» Task details: Will you copy out all of the data below, line for line, without changing a single character?

» Available data:
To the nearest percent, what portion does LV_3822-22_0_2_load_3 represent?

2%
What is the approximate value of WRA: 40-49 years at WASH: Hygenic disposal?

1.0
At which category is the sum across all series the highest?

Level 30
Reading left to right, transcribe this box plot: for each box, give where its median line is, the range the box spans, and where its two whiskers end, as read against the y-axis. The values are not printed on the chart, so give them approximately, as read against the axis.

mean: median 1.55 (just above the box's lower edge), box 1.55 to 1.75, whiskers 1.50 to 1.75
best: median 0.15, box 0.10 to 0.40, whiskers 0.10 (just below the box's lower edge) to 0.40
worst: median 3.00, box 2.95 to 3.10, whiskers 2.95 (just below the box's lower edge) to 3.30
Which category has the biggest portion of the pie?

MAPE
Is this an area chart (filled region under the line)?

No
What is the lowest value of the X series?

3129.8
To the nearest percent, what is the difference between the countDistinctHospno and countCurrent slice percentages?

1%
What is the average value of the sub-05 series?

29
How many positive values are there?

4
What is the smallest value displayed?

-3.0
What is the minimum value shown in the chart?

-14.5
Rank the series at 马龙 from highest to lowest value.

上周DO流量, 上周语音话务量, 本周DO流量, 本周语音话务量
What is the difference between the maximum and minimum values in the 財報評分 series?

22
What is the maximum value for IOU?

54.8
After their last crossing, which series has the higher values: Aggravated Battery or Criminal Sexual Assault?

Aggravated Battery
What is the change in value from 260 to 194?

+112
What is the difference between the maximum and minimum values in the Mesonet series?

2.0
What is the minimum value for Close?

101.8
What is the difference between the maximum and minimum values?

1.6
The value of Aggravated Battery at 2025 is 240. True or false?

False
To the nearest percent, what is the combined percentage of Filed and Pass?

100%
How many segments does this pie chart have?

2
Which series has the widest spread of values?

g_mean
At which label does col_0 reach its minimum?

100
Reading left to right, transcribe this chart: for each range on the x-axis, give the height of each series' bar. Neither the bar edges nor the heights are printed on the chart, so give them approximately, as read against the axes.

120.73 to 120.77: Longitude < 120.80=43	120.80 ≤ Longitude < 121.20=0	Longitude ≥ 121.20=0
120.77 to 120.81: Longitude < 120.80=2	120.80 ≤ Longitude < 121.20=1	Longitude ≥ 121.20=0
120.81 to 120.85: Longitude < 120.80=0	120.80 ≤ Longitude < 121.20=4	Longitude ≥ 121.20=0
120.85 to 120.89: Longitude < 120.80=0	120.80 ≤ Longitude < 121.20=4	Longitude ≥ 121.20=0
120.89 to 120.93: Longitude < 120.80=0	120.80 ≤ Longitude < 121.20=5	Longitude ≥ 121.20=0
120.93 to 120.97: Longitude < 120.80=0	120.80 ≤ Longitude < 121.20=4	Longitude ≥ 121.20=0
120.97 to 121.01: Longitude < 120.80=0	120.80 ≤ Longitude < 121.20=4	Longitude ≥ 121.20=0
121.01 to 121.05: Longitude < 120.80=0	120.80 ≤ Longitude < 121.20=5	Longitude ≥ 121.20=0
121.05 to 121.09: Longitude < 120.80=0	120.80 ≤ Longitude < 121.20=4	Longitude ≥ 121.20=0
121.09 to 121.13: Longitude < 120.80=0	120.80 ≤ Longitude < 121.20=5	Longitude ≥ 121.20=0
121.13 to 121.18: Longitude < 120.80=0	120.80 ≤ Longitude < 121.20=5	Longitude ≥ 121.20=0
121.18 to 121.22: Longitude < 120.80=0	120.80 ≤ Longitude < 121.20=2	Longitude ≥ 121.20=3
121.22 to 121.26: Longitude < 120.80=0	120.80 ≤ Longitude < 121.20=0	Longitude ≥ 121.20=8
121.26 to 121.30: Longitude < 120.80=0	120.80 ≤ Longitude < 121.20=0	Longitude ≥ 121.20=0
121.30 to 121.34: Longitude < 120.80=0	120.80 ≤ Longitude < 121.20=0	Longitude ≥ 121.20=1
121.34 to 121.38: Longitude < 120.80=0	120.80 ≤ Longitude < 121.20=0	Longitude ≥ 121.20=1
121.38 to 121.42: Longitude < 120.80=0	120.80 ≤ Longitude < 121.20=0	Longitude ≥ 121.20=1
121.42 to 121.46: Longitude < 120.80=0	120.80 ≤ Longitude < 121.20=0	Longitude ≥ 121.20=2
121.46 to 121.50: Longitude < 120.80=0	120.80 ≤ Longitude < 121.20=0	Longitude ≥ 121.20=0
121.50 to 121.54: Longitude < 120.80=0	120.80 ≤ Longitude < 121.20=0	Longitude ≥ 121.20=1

» Problem solution:
To the nearest percent, what portion does LV_3822-22_0_2_load_3 represent?

2%
What is the approximate value of WRA: 40-49 years at WASH: Hygenic disposal?

1.0
At which category is the sum across all series the highest?

Level 30
Reading left to right, transcribe this box plot: for each box, give where its median line is, the range the box spans, and where its two whiskers end, as read against the y-axis. The values are not printed on the chart, so give them approximately, as read against the axis.

mean: median 1.55 (just above the box's lower edge), box 1.55 to 1.75, whiskers 1.50 to 1.75
best: median 0.15, box 0.10 to 0.40, whiskers 0.10 (just below the box's lower edge) to 0.40
worst: median 3.00, box 2.95 to 3.10, whiskers 2.95 (just below the box's lower edge) to 3.30
Which category has the biggest portion of the pie?

MAPE
Is this an area chart (filled region under the line)?

No
What is the lowest value of the X series?

3129.8
To the nearest percent, what is the difference between the countDistinctHospno and countCurrent slice percentages?

1%
What is the average value of the sub-05 series?

29
How many positive values are there?

4
What is the smallest value displayed?

-3.0
What is the minimum value shown in the chart?

-14.5
Rank the series at 马龙 from highest to lowest value.

上周DO流量, 上周语音话务量, 本周DO流量, 本周语音话务量
What is the difference between the maximum and minimum values in the 財報評分 series?

22
What is the maximum value for IOU?

54.8
After their last crossing, which series has the higher values: Aggravated Battery or Criminal Sexual Assault?

Aggravated Battery
What is the change in value from 260 to 194?

+112
What is the difference between the maximum and minimum values in the Mesonet series?

2.0
What is the minimum value for Close?

101.8
What is the difference between the maximum and minimum values?

1.6
The value of Aggravated Battery at 2025 is 240. True or false?

False
To the nearest percent, what is the combined percentage of Filed and Pass?

100%
How many segments does this pie chart have?

2
Which series has the widest spread of values?

g_mean
At which label does col_0 reach its minimum?

100
Reading left to right, transcribe this chart: for each range on the x-axis, give the height of each series' bar. Neither the bar edges nor the heights are printed on the chart, so give them approximately, as read against the axes.

120.73 to 120.77: Longitude < 120.80=43	120.80 ≤ Longitude < 121.20=0	Longitude ≥ 121.20=0
120.77 to 120.81: Longitude < 120.80=2	120.80 ≤ Longitude < 121.20=1	Longitude ≥ 121.20=0
120.81 to 120.85: Longitude < 120.80=0	120.80 ≤ Longitude < 121.20=4	Longitude ≥ 121.20=0
120.85 to 120.89: Longitude < 120.80=0	120.80 ≤ Longitude < 121.20=4	Longitude ≥ 121.20=0
120.89 to 120.93: Longitude < 120.80=0	120.80 ≤ Longitude < 121.20=5	Longitude ≥ 121.20=0
120.93 to 120.97: Longitude < 120.80=0	120.80 ≤ Longitude < 121.20=4	Longitude ≥ 121.20=0
120.97 to 121.01: Longitude < 120.80=0	120.80 ≤ Longitude < 121.20=4	Longitude ≥ 121.20=0
121.01 to 121.05: Longitude < 120.80=0	120.80 ≤ Longitude < 121.20=5	Longitude ≥ 121.20=0
121.05 to 121.09: Longitude < 120.80=0	120.80 ≤ Longitude < 121.20=4	Longitude ≥ 121.20=0
121.09 to 121.13: Longitude < 120.80=0	120.80 ≤ Longitude < 121.20=5	Longitude ≥ 121.20=0
121.13 to 121.18: Longitude < 120.80=0	120.80 ≤ Longitude < 121.20=5	Longitude ≥ 121.20=0
121.18 to 121.22: Longitude < 120.80=0	120.80 ≤ Longitude < 121.20=2	Longitude ≥ 121.20=3
121.22 to 121.26: Longitude < 120.80=0	120.80 ≤ Longitude < 121.20=0	Longitude ≥ 121.20=8
121.26 to 121.30: Longitude < 120.80=0	120.80 ≤ Longitude < 121.20=0	Longitude ≥ 121.20=0
121.30 to 121.34: Longitude < 120.80=0	120.80 ≤ Longitude < 121.20=0	Longitude ≥ 121.20=1
121.34 to 121.38: Longitude < 120.80=0	120.80 ≤ Longitude < 121.20=0	Longitude ≥ 121.20=1
121.38 to 121.42: Longitude < 120.80=0	120.80 ≤ Longitude < 121.20=0	Longitude ≥ 121.20=1
121.42 to 121.46: Longitude < 120.80=0	120.80 ≤ Longitude < 121.20=0	Longitude ≥ 121.20=2
121.46 to 121.50: Longitude < 120.80=0	120.80 ≤ Longitude < 121.20=0	Longitude ≥ 121.20=0
121.50 to 121.54: Longitude < 120.80=0	120.80 ≤ Longitude < 121.20=0	Longitude ≥ 121.20=1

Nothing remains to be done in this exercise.